In the southern part stands the majestic three storied structure, Rani Padmini’s palace.
Image Source: tourism.rajasthan.gov.in
A few meters away from Padmini’s palace, is where the famous Kalika Mata Temple is located. Initially a temple dedicated to the Sun God, it was reconstructed to house Goddess Kali. Towards the western side of the fort, stands another temple dedicated to Goddess Tulja Bhavani.
The Seven Gates
All the gates were built for security purposes and not surprisingly, the gates have special architectural designs. The gates have pointed arches, to make sure it provides extra protection should there be an attack. Notched parapets were built on top of the gates, enabling soldiers to shoot arrows at the enemy army. There is a common road that runs inside the fort, connecting all the gates. The gates, in turn lead to various palaces and temples within the fort. All the gates have historical significances. Prince Bagh Singh was killed at the Padan Gate during one of the sieges in the year 1535 AD. During the last siege, led by Emperor Akbar, Rao Jaimal of Badnore was allegedly killed by the Mughal emperor himself. This incident is said to have taken place somewhere in between the Bhairon Gate and Hanuman Gate.
All the seven gates of the fort are nothing but massive stone structures, aimed at providing maximum security from the potential threat of enemies.
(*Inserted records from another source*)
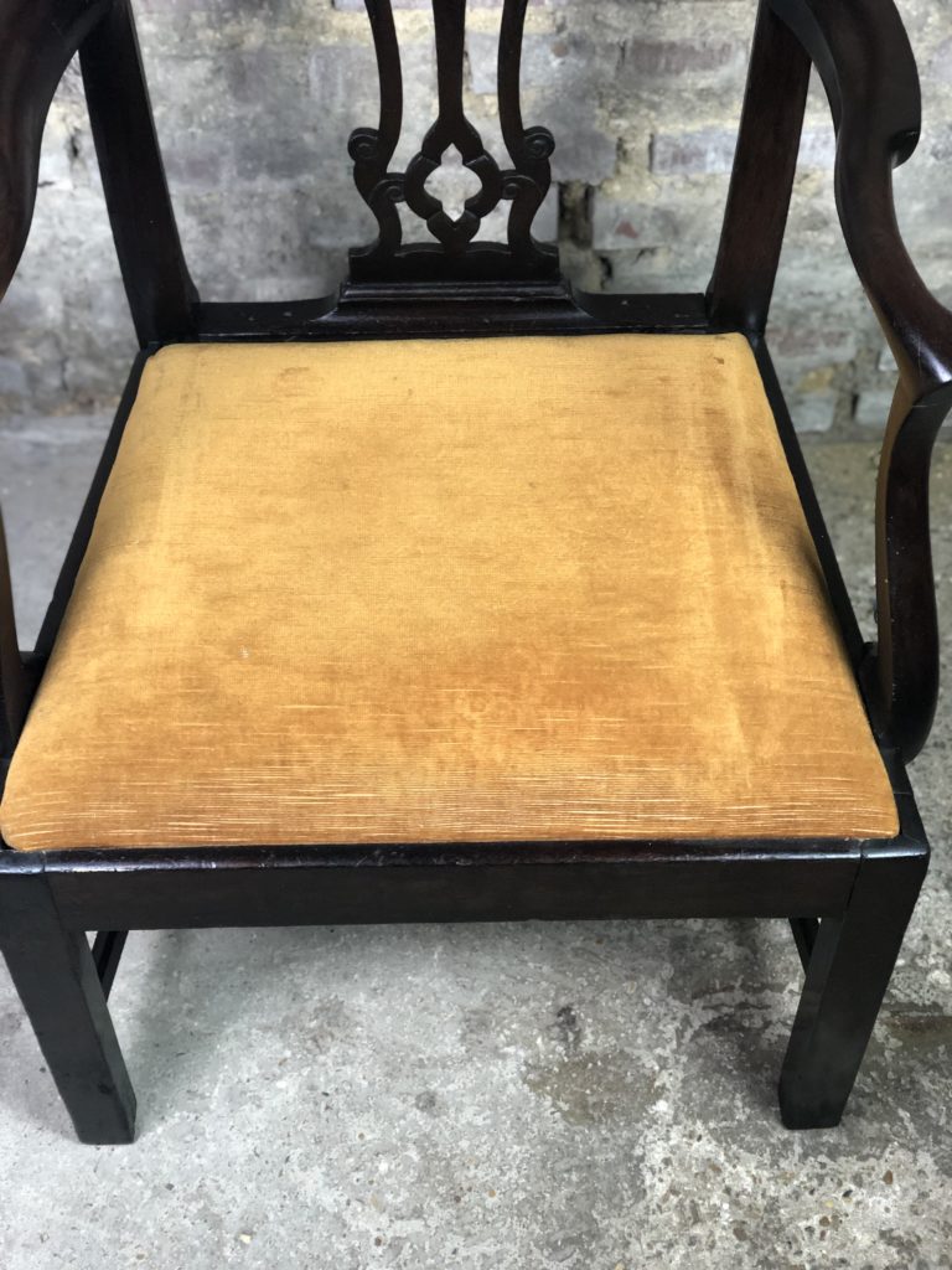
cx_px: 476
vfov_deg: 36.8
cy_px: 635
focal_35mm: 52
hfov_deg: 28.0
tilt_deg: -52.4
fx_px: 1907
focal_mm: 6
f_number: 2.4
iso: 125
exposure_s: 1/33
The entire fort is built in such a way that it makes it almost impregnable for the enemies to enter. To ascend the fort, one has to go through a difficult path, which itself proves that the architectural design of the fort was aimed at keeping the enemies at bay. This is one of the main reasons why the fort was sieged by various kings at regular intervals. In between the second and the third gate there are two Chhatris or cenotaphs, built in honor of Jaimull and Patta, the heroes of 1568 AD when the fort was sieged by Emperor Akbar. These cenotaphs are considered as architectural marvels. The tower of the fort is nine storeyed and is adorned with sculptures of Hindu deities and stories from the Ramayana and the Mahabharata. The tower provides a breathtaking view of the city.
Architecture of Palaces
The palace of Rana Kumbha was built using plastered stone. One of the main features of this palace is its series of canopied balconies. Suraj Gate leads to the entrance of this palace, which is associated with a host of legends. Padmini’s palace is an impressive edifice with three storeys. The old palace, which was ruined due to various reasons, was reconstructed in the early 19th century. The building, as it stands today, is white in color. The architectural design of the old palace was a nice blend of Rajput and Mughal architecture.